Exact copies of all entries are expected.

Provided data -
=== Begin Enclosure ===

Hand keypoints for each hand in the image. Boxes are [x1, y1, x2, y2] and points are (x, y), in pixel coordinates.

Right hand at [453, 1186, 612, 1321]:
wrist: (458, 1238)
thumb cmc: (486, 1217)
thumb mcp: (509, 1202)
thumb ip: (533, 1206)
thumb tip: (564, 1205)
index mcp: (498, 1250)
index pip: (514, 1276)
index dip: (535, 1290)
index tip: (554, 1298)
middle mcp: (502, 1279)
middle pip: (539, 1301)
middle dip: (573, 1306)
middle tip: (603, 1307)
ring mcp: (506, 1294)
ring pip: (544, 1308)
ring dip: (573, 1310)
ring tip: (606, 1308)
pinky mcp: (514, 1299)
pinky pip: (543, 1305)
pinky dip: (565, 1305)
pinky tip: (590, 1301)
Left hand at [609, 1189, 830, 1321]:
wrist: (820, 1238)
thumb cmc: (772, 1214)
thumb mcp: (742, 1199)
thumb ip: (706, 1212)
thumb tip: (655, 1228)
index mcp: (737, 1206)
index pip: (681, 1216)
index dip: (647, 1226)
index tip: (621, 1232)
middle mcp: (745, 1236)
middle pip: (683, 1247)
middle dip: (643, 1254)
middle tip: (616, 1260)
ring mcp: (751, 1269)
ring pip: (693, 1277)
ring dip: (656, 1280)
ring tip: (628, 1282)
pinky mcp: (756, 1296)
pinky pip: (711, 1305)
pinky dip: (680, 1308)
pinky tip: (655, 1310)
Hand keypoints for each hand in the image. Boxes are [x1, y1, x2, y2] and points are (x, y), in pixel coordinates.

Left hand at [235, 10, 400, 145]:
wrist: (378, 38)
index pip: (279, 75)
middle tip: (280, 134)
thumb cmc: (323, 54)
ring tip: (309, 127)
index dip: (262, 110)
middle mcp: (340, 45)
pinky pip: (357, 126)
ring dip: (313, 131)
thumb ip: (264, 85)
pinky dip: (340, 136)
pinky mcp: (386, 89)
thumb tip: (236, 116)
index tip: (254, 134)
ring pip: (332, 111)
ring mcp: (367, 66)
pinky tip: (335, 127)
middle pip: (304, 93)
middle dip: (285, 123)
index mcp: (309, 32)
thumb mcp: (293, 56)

=== End Enclosure ===

Expected answer -
Hand keypoints for each hand in the image. Boxes are [x1, y1, x2, y2] and points are (x, y), in pixel coordinates.

Right hand at [453, 1186, 612, 1321]:
wrist: (458, 1238)
thumb cmc: (486, 1217)
thumb mcp: (509, 1202)
thumb ip: (533, 1206)
thumb tip: (564, 1205)
index mcp: (498, 1250)
index pip: (514, 1276)
index dip: (535, 1290)
index tip: (554, 1298)
middle mcp: (502, 1279)
middle pip: (539, 1301)
middle dip: (573, 1306)
middle tip: (603, 1307)
ring mcp: (506, 1294)
ring pip: (544, 1308)
ring dip: (573, 1310)
ring tip: (606, 1308)
pinky mcp: (514, 1299)
pinky pip: (543, 1305)
pinky dip: (565, 1305)
pinky tip: (590, 1301)
Left hand at [609, 1189, 830, 1321]:
wrist: (820, 1238)
thumb cmc: (772, 1214)
thumb mcp: (742, 1199)
thumb ip: (706, 1212)
thumb tip: (655, 1228)
index mcp: (737, 1206)
index pip: (681, 1216)
index dip: (647, 1226)
index tip: (621, 1232)
middle mcp: (745, 1236)
middle pip: (683, 1247)
middle dip: (643, 1254)
middle tip: (616, 1260)
ring mcp: (751, 1269)
ring pip: (693, 1277)
ring dip: (656, 1280)
ring tip: (628, 1282)
pinky mcp: (756, 1296)
pinky pip: (711, 1305)
pinky dip: (680, 1308)
pinky tip: (655, 1310)
Hand keypoints for each hand in the image. Boxes are [x1, y1, x2, y2] and points are (x, y), in pixel coordinates.

Left hand at [235, 10, 400, 145]:
wrist: (378, 38)
index pip: (279, 75)
middle tip: (280, 134)
thumb cmc: (323, 54)
ring tip: (309, 127)
index dip: (262, 110)
middle mcp: (340, 45)
pinky pip: (357, 126)
ring dip: (313, 131)
thumb ip: (264, 85)
pinky dip: (340, 136)
pinky mcp: (386, 89)
thumb tip: (236, 116)
index tip: (254, 134)
ring pip: (332, 111)
ring mcp: (367, 66)
pinky tip: (335, 127)
middle pip: (304, 93)
middle dip: (285, 123)
index mcp: (309, 32)
thumb mcp: (293, 56)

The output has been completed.